Each line below that contains the word "identification" must be copied.

Dataset entries –
──────────────────────────────

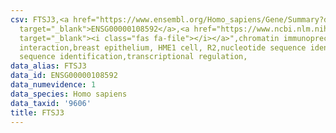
 ```yaml
---
csv: FTSJ3,<a href="https://www.ensembl.org/Homo_sapiens/Gene/Summary?db=core;g=ENSG00000108592"
  target="_blank">ENSG00000108592</a>,<a href="https://www.ncbi.nlm.nih.gov/pubmed/22863008"
  target="_blank"><i class="fas fa-file"></i></a>",chromatin immunoprecipitation assay,direct
  interaction,breast epithelium, HME1 cell, R2,nucleotide sequence identification,nucleotide
  sequence identification,transcriptional regulation,
data_alias: FTSJ3
data_id: ENSG00000108592
data_numevidence: 1
data_species: Homo sapiens
data_taxid: '9606'
title: FTSJ3
---
```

──────────────────────────────

Result –
  interaction,breast epithelium, HME1 cell, R2,nucleotide sequence identification,nucleotide
  sequence identification,transcriptional regulation,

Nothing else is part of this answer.